* Exercise data
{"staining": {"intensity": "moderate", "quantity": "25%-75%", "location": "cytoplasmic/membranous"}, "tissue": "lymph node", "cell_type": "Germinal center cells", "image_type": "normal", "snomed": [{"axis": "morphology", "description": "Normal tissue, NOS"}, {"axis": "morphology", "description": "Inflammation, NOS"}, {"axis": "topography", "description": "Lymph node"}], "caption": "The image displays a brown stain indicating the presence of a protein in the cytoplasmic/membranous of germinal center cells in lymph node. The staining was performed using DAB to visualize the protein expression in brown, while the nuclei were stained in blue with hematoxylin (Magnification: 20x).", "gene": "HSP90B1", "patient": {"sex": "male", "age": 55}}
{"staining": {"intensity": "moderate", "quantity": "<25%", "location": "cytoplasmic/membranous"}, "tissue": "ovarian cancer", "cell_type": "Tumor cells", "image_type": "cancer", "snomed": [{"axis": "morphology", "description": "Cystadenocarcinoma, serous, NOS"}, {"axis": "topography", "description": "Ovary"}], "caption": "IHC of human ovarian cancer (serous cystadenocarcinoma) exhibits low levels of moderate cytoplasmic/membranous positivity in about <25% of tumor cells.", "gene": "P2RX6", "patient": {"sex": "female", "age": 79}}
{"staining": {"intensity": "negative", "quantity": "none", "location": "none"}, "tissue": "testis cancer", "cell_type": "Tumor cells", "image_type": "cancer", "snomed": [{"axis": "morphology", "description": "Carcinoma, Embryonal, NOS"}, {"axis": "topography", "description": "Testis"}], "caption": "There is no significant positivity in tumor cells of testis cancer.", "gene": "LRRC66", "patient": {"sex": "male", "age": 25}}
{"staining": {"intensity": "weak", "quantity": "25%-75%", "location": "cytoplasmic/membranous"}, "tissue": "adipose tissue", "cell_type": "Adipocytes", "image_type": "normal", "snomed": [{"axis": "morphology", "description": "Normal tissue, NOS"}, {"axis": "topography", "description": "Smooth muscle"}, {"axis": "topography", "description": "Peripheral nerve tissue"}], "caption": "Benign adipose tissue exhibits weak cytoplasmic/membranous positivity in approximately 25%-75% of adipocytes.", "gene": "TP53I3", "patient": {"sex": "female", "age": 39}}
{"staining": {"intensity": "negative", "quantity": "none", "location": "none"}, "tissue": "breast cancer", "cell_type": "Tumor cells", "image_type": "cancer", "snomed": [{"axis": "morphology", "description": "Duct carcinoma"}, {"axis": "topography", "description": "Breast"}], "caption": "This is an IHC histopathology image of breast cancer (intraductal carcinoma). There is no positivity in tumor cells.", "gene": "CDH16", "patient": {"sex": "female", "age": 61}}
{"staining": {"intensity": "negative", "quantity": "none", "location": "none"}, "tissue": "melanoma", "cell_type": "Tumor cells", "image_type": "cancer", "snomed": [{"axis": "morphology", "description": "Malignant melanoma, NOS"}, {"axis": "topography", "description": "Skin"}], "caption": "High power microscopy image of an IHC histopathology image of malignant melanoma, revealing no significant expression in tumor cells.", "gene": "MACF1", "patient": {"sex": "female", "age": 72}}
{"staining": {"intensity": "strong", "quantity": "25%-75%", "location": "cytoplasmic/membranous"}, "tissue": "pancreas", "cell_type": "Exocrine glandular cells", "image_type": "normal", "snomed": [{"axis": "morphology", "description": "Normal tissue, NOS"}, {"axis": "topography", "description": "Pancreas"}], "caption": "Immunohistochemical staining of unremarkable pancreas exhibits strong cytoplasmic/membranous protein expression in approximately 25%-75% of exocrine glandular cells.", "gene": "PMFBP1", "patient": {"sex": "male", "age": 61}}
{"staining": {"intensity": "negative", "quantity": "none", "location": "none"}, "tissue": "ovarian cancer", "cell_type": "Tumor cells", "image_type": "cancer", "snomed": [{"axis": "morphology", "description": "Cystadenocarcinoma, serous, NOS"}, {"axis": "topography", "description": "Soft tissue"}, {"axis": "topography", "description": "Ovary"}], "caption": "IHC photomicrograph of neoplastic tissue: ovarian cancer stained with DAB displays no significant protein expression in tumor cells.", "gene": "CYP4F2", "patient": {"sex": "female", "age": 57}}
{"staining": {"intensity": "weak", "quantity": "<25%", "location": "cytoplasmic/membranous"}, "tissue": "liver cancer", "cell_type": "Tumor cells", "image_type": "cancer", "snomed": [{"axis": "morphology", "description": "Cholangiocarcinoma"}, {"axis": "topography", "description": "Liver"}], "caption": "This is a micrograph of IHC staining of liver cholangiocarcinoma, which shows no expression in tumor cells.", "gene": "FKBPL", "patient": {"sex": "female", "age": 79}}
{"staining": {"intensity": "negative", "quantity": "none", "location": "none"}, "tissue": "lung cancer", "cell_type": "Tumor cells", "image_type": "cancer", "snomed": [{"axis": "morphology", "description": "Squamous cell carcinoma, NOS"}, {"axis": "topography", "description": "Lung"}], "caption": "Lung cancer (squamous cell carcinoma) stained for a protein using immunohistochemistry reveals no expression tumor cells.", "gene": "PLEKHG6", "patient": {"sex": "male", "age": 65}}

* Task instructions
From the records above, repeat exactly the lines from the one with "is no significant" through the one with "adipose tissue exhibits", both included.

* Response to the task
{"staining": {"intensity": "negative", "quantity": "none", "location": "none"}, "tissue": "testis cancer", "cell_type": "Tumor cells", "image_type": "cancer", "snomed": [{"axis": "morphology", "description": "Carcinoma, Embryonal, NOS"}, {"axis": "topography", "description": "Testis"}], "caption": "There is no significant positivity in tumor cells of testis cancer.", "gene": "LRRC66", "patient": {"sex": "male", "age": 25}}
{"staining": {"intensity": "weak", "quantity": "25%-75%", "location": "cytoplasmic/membranous"}, "tissue": "adipose tissue", "cell_type": "Adipocytes", "image_type": "normal", "snomed": [{"axis": "morphology", "description": "Normal tissue, NOS"}, {"axis": "topography", "description": "Smooth muscle"}, {"axis": "topography", "description": "Peripheral nerve tissue"}], "caption": "Benign adipose tissue exhibits weak cytoplasmic/membranous positivity in approximately 25%-75% of adipocytes.", "gene": "TP53I3", "patient": {"sex": "female", "age": 39}}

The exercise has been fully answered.